Edit the rows below so that each "Macao" becomes "Macau", with no other change. Omit the pictures from your answer.

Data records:

..........

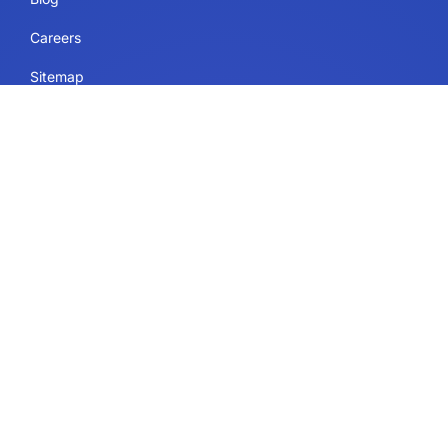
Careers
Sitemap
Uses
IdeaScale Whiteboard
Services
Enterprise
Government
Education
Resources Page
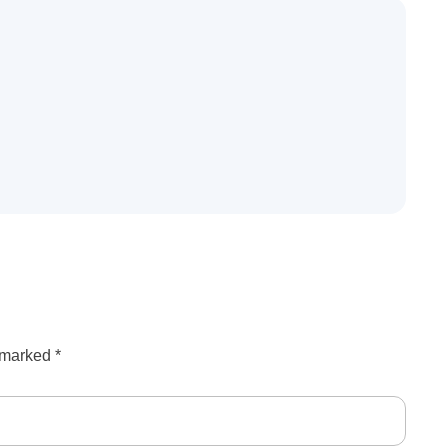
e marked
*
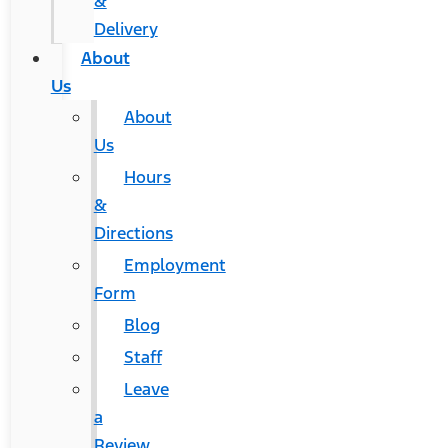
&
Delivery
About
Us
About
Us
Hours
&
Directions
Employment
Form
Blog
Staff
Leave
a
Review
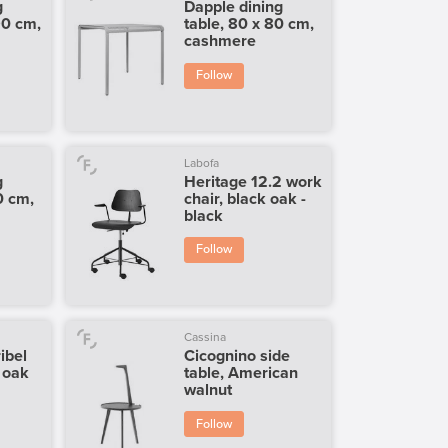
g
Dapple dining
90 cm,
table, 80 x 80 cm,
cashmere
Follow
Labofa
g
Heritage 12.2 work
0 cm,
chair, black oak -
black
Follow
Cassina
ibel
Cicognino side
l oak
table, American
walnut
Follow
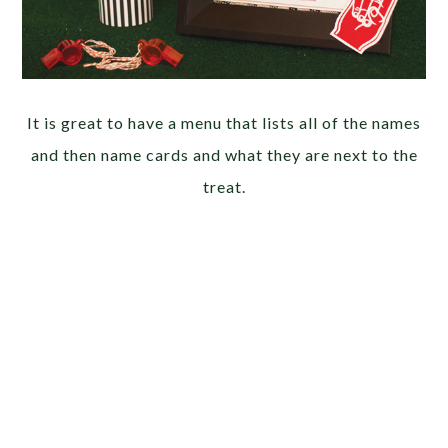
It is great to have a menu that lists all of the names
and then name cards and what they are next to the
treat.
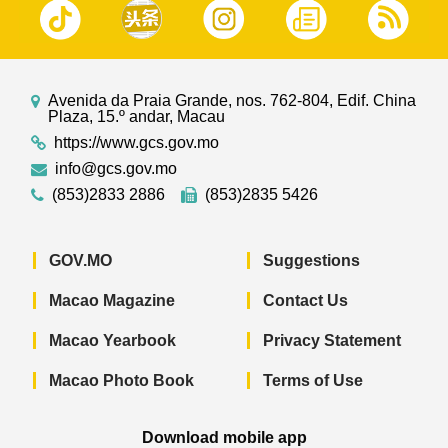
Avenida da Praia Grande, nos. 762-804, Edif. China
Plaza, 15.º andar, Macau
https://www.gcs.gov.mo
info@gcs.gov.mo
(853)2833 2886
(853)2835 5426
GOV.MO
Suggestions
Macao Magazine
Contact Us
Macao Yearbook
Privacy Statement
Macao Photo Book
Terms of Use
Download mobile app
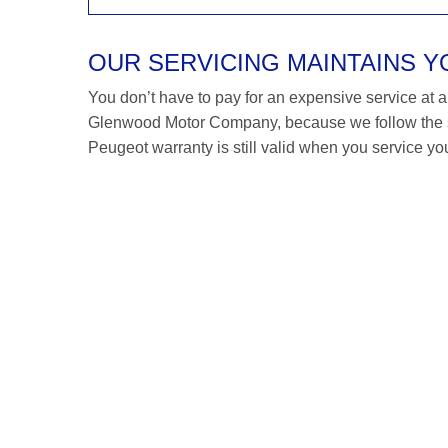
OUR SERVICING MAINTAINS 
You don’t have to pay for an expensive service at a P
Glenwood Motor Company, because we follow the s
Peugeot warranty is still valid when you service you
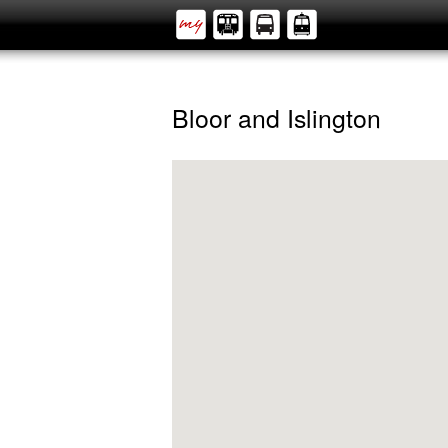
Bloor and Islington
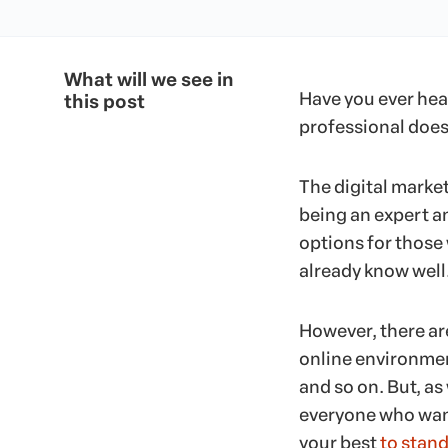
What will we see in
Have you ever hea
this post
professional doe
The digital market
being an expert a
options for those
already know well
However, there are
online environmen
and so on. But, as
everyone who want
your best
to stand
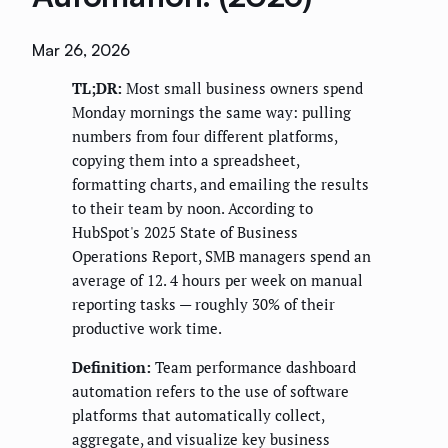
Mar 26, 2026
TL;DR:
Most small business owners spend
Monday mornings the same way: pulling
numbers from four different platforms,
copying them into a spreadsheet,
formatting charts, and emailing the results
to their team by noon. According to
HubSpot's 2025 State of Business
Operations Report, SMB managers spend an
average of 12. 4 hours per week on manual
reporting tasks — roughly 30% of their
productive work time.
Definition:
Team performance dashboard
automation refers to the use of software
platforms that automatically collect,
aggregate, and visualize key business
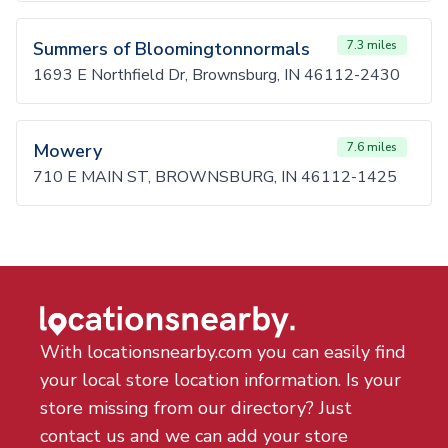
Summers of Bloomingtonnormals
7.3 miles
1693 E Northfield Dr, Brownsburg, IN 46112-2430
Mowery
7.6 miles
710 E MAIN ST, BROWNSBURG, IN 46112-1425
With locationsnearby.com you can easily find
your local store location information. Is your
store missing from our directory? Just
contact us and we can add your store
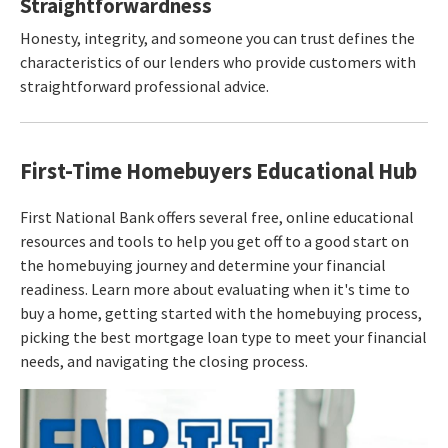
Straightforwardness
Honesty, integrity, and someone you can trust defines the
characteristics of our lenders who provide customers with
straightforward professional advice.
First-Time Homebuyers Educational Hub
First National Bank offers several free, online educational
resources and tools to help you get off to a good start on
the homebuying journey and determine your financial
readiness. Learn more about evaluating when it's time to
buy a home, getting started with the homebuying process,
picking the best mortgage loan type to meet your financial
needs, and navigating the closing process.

..........

Written solution.
Careers
Sitemap
Uses
IdeaScale Whiteboard
Services
Enterprise
Government
Education
Resources Page
e marked
*
&
Delivery
About
Us
About
Us
Hours
&
Directions
Employment
Form
Blog
Staff
Leave
a
Review
g
Dapple dining
90 cm,
table, 80 x 80 cm,
cashmere
Follow
Labofa
g
Heritage 12.2 work
0 cm,
chair, black oak -
black
Follow
Cassina
ibel
Cicognino side
l oak
table, American
walnut
Follow
It is great to have a menu that lists all of the names
and then name cards and what they are next to the
treat.
Avenida da Praia Grande, nos. 762-804, Edif. China
Plaza, 15.º andar, Macau
https://www.gcs.gov.mo
info@gcs.gov.mo
(853)2833 2886
(853)2835 5426
GOV.MO
Suggestions
Macau Magazine
Contact Us
Macau Yearbook
Privacy Statement
Macau Photo Book
Terms of Use
Download mobile app
OUR SERVICING MAINTAINS 
You don’t have to pay for an expensive service at a P
Glenwood Motor Company, because we follow the s
Peugeot warranty is still valid when you service you
Bloor and Islington
What will we see in
Have you ever hea
this post
professional doe
The digital market
being an expert a
options for those
already know well
However, there are
online environmen
and so on. But, as
everyone who want
your best
to stand
Mar 26, 2026
TL;DR:
Most small business owners spend
Monday mornings the same way: pulling
numbers from four different platforms,
copying them into a spreadsheet,
formatting charts, and emailing the results
to their team by noon. According to
HubSpot's 2025 State of Business
Operations Report, SMB managers spend an
average of 12. 4 hours per week on manual
reporting tasks — roughly 30% of their
productive work time.
Definition:
Team performance dashboard
automation refers to the use of software
platforms that automatically collect,
aggregate, and visualize key business
Summers of Bloomingtonnormals
7.3 miles
1693 E Northfield Dr, Brownsburg, IN 46112-2430
Mowery
7.6 miles
710 E MAIN ST, BROWNSBURG, IN 46112-1425
With locationsnearby.com you can easily find
your local store location information. Is your
store missing from our directory? Just
contact us and we can add your store
Straightforwardness
Honesty, integrity, and someone you can trust defines the
characteristics of our lenders who provide customers with
straightforward professional advice.
First-Time Homebuyers Educational Hub
First National Bank offers several free, online educational
resources and tools to help you get off to a good start on
the homebuying journey and determine your financial
readiness. Learn more about evaluating when it's time to
buy a home, getting started with the homebuying process,
picking the best mortgage loan type to meet your financial
needs, and navigating the closing process.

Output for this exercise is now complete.